Abby looked around to see if anyone was nearby, but everyone was on the other side of the Lawn watching a Wallace-less Dukes of Neon play “Brown-Eyed Girl.” She looked back at Wallace. His pupils were pinpricks, his nostrils were flaring.

She tried to walk around him. Wallace blocked her way.

“You think I would piss on Gretchen Lang if she was on fire?” he asked. “You think I’d stick my dick in that cooze if she begged me?”

Abby held very, very still. When she spoke, she chose her words carefully.

“I don’t think anything, Wallace,” she said, making sure to keep her eyes down.

Because she wasn’t watching, she didn’t see his hand swing until it was too late. He didn’t hit her hard, but it took her by surprise and she stumbled to one side, dropping her books.

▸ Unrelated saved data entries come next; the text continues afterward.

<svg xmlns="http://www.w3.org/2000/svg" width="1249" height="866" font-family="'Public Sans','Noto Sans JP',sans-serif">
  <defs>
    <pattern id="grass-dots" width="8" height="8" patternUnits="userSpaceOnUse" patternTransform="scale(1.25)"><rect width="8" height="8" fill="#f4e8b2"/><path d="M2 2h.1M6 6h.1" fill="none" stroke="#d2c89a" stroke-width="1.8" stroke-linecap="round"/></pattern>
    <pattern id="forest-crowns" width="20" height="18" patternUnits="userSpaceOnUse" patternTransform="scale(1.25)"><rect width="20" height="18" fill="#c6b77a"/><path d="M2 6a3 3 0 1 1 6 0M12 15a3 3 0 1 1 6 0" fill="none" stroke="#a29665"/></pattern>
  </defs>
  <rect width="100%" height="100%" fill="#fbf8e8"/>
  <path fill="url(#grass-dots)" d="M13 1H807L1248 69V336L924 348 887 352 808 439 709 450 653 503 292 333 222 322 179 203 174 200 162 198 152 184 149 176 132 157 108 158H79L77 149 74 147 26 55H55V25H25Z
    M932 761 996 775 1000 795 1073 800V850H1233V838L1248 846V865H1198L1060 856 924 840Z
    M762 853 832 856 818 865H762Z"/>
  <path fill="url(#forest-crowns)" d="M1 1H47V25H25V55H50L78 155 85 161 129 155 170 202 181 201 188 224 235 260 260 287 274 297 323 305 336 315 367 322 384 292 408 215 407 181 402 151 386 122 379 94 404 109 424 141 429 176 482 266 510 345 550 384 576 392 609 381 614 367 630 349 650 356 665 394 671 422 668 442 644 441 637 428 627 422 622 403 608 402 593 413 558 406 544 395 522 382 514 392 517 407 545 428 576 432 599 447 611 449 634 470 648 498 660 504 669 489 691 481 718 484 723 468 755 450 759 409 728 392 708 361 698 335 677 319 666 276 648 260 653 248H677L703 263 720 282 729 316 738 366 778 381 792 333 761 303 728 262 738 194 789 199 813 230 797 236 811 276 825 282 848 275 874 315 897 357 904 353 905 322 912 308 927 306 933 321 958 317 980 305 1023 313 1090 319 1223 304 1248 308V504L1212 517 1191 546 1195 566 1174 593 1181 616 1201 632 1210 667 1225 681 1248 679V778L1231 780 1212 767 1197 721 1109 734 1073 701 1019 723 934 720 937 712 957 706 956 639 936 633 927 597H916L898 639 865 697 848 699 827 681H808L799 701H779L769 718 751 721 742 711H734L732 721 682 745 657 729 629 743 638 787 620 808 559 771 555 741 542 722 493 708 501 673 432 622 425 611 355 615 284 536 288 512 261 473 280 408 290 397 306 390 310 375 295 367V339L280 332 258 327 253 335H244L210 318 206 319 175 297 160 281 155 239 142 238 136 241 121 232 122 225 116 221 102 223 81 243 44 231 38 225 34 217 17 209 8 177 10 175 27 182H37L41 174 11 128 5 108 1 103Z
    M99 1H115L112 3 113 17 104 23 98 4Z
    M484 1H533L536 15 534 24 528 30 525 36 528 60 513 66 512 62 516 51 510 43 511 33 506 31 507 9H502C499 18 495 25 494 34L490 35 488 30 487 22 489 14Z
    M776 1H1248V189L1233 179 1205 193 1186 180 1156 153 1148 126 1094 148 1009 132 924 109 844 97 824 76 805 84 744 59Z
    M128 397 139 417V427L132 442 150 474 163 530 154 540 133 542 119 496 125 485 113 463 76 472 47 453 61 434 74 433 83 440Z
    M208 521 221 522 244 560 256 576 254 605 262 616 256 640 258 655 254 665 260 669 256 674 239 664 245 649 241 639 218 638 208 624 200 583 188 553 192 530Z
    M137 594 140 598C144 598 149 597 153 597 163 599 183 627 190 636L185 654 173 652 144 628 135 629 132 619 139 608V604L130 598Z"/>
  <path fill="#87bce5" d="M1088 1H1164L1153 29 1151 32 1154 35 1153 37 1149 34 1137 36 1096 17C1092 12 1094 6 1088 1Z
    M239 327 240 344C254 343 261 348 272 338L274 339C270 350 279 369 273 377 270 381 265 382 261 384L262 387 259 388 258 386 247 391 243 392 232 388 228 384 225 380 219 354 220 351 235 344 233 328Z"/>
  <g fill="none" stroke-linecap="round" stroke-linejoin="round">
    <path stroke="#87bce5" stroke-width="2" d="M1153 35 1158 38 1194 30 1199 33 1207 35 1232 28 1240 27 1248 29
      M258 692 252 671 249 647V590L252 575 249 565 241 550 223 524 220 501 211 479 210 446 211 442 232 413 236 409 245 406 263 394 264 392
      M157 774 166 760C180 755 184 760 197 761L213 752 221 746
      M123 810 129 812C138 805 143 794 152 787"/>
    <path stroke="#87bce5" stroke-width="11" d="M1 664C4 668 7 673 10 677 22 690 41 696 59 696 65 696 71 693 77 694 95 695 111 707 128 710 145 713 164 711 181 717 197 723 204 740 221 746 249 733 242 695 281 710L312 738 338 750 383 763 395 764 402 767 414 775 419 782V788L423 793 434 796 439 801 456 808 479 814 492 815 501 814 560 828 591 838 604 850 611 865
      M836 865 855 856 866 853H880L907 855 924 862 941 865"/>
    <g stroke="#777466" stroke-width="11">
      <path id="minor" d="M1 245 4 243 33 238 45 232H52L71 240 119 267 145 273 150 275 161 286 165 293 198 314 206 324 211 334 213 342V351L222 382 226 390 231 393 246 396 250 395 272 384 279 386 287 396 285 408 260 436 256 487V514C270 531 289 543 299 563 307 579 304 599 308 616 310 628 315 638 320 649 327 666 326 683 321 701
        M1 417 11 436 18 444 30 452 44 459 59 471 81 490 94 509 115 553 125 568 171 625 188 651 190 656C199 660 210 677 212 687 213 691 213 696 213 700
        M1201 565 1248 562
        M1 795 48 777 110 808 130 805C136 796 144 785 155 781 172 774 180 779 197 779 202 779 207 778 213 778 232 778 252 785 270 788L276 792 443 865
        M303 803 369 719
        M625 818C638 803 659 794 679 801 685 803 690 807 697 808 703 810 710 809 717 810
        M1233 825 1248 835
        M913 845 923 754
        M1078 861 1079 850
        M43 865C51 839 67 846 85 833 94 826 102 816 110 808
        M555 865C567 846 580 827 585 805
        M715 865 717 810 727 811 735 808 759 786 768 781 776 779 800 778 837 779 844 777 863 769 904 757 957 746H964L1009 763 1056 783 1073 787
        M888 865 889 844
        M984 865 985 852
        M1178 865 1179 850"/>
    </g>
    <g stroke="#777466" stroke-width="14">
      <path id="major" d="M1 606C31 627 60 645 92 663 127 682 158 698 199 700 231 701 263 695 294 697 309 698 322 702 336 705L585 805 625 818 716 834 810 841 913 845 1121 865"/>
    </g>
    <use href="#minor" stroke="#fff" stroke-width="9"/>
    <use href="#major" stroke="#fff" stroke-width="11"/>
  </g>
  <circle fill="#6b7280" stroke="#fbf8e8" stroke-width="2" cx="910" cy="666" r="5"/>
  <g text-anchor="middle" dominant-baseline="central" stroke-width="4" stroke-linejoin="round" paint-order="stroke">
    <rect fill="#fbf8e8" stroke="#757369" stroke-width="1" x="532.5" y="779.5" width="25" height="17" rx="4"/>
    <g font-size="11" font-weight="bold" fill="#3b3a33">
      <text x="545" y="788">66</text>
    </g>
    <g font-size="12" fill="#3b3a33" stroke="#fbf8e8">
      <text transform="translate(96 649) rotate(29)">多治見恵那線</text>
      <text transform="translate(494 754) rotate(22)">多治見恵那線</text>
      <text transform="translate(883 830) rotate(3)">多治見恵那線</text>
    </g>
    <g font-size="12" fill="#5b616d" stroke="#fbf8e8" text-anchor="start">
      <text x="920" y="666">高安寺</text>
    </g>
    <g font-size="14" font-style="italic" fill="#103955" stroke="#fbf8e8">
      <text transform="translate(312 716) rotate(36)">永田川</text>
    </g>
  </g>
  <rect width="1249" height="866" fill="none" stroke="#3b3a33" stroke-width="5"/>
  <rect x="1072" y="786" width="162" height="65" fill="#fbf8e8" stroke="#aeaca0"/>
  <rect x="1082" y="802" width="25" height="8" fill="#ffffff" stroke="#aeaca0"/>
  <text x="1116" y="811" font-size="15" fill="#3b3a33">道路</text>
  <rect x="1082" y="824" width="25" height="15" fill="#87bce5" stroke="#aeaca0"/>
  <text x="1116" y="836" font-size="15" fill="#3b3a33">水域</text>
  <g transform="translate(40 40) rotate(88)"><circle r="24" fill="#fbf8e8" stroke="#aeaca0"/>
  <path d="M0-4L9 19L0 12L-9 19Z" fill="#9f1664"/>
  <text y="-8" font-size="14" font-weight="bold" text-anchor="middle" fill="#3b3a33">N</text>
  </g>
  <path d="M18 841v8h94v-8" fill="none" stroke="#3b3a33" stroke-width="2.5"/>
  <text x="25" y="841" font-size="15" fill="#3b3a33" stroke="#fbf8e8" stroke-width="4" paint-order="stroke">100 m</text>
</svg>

“No one spreads lies about me, bitch,” he said, stepping up close.

Abby flinched and Wallace smiled, then he shoulder-checked her and walked away.

Abby needed to speak to Gretchen so bad. It wasn’t just Wallace, it was everything. All the pent-up things she had to say clouded her brain, made her drunk, slowed her thinking, thickened her tongue. She said them to herself when she drove home from school, she tried to write them down, she told them to Geoffrey the Giraffe. Finally her fingers picked up the phone and dialed Gretchen’s number by themselves.

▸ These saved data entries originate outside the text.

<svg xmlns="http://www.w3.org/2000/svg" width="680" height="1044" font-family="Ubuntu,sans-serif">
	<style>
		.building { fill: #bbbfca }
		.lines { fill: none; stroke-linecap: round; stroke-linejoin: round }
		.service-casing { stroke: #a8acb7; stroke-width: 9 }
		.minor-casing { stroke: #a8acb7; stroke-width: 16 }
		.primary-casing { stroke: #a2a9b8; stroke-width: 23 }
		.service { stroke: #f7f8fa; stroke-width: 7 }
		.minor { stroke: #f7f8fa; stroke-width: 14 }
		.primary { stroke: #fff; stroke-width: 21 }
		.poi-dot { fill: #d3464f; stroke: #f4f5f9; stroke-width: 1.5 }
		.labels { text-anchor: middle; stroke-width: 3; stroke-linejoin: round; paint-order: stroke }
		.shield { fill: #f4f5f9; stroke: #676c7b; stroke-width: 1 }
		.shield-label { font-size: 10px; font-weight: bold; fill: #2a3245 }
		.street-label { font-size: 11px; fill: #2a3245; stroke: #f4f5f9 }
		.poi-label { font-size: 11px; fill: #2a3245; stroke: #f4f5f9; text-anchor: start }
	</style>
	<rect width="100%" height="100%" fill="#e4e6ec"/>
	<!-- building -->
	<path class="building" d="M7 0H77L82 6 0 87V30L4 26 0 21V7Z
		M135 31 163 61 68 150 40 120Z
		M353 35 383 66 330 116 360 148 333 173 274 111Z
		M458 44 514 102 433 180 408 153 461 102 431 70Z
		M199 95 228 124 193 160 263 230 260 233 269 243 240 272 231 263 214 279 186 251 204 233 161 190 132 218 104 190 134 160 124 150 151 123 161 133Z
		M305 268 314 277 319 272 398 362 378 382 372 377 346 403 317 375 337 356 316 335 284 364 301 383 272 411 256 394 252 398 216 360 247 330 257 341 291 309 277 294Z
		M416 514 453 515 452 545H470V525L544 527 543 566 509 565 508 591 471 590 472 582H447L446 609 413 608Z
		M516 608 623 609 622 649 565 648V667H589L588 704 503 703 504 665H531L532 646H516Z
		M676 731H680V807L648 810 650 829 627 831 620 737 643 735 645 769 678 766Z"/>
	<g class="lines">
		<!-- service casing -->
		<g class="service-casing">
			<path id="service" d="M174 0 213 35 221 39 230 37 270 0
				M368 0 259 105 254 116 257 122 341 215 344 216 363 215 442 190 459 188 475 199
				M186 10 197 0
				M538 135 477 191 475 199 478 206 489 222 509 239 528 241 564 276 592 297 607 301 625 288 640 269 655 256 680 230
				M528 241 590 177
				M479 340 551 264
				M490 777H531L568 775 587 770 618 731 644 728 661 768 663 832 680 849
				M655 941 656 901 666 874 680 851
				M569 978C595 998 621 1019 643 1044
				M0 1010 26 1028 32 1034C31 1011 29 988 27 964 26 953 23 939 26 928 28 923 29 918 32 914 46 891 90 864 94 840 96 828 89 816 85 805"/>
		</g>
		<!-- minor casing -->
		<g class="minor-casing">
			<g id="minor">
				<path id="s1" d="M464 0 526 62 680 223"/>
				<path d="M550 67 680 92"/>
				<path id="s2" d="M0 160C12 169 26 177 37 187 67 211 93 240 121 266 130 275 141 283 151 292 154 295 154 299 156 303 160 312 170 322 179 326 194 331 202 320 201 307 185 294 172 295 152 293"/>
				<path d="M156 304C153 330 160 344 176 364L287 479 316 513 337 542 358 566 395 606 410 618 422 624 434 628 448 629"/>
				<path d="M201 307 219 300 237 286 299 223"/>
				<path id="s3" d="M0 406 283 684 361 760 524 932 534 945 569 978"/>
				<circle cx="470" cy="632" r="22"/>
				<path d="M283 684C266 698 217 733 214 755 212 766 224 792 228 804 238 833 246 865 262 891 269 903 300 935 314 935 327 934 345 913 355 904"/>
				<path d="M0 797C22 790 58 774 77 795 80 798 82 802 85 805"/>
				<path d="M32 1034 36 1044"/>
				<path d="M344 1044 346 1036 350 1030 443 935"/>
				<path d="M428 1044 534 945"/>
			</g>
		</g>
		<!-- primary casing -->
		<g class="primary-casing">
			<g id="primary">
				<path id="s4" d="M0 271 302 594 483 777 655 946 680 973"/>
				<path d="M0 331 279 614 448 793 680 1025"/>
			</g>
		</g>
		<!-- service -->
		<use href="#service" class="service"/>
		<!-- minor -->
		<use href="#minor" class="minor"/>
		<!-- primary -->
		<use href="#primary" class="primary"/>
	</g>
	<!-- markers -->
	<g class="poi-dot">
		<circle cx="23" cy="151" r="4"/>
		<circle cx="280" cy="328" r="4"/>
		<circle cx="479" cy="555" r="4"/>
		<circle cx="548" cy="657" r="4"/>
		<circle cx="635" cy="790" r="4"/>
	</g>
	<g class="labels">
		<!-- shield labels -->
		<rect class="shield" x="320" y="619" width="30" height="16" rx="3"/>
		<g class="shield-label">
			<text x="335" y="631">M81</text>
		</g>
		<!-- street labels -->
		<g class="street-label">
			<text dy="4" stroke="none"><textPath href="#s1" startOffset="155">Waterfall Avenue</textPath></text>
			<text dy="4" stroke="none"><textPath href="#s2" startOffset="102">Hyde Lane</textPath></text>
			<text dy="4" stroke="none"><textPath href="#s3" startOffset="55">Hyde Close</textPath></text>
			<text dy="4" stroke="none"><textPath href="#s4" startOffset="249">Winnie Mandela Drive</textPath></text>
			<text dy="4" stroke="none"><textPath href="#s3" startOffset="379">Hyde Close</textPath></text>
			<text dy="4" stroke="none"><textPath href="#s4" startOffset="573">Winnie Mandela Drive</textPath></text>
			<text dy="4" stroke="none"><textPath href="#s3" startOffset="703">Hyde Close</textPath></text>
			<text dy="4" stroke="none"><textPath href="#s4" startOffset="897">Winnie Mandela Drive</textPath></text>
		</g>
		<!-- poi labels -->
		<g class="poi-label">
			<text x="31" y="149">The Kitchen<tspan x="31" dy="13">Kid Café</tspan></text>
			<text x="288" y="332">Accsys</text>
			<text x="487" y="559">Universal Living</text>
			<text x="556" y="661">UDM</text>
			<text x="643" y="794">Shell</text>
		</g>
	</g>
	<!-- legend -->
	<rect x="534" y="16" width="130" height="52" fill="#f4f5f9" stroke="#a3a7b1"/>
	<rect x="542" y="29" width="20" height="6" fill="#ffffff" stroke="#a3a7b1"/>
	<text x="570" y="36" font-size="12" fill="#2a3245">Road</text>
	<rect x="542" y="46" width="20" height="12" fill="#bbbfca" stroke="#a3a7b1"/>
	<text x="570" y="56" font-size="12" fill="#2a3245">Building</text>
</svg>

“Hello?” Mr. Lang said. “Hello?”

Abby slammed down the receiver. It buzzed beneath her hand.

“Hi, I’m Mickey!” the phone said. “Hi, I’m Mickey!”

Slowly, Abby lifted the receiver.

“Abby,” Mr. Lang said, “if you call our house one more time, I’m telephoning the police. You are not wanted here.”

That night, she snuck out her window and drove to the Old Village and parked at Alhambra Hall. She walked the block down Middle Street to Pierates Cruze, and in the darkness she stood beneath Gretchen’s bedroom window and threw rocks at the glass. They were tiny, but the sound echoed around the block.

“Gretchen!” Abby hissed. “Gretchen!”

When she finally gave up and turned to go, something swooped down out of the darkness. Abby threw herself to the ground, skinning her palms on the dirt road, barely holding back a scream. Looking up, she saw a great horned owl glaring at her from the branch of a live oak across the street. Abby picked herself up and got the hell out of there.

Wednesday was Nerd Day, when everyone pulled their pants up high, wore rainbow suspenders, and buttoned their top buttons. Everyone except Abby. She just kept her head down.

Thursday was Slave Day.





Five years later, Slave Day was gone as if it had never existed, but in 1988 no one dreamed that it could possibly be offensive. It was a tradition.

A clot of students was clustered around the front office window, where the Slave Market was posted. It was a giant piece of white butcher’s paper, and the idea was that students could buy a slave for a set price. If the slave didn’t beat the bid by one dollar, then they were “owned” by their master, who would make them do whatever she wanted during the lunchtime Slave Parade. The master might make the slave wear an ugly sweatshirt, or if she was feeling really evil, the slave would have to wear her bra on the outside of her clothes. Some guys would make a girl wear a leash and walk the Lawn on all fours like a dog. All the money raised went to the Alumni Fund, so that made it okay.

Miss Toné was out front with a marker writing down names of slaves and owners. Abby gave the list a glance and then froze. It was right there in Miss Toné’s rushed block letters.

owner: Gretchen Lang

slave: Abigail Rivers

Gretchen was at school. She had to be to participate. It used to be that Abby always knew where Gretchen was and vice versa. They had memorized each other’s class schedules; they each knew which bathroom the other preferred, which hidey-holes they’d retreat to when stressed (Abby: behind the chapel; Gretchen: rear carrel at the library). They planned what they were doing the next day on the phone every night. But all that was gone now. Mrs. Lang had insisted that Abby’s class schedule be swapped so that she and Gretchen didn’t share any classes, and Gretchen no longer talked to Abby on the phone. The part of her brain that kept track of Gretchen was broken.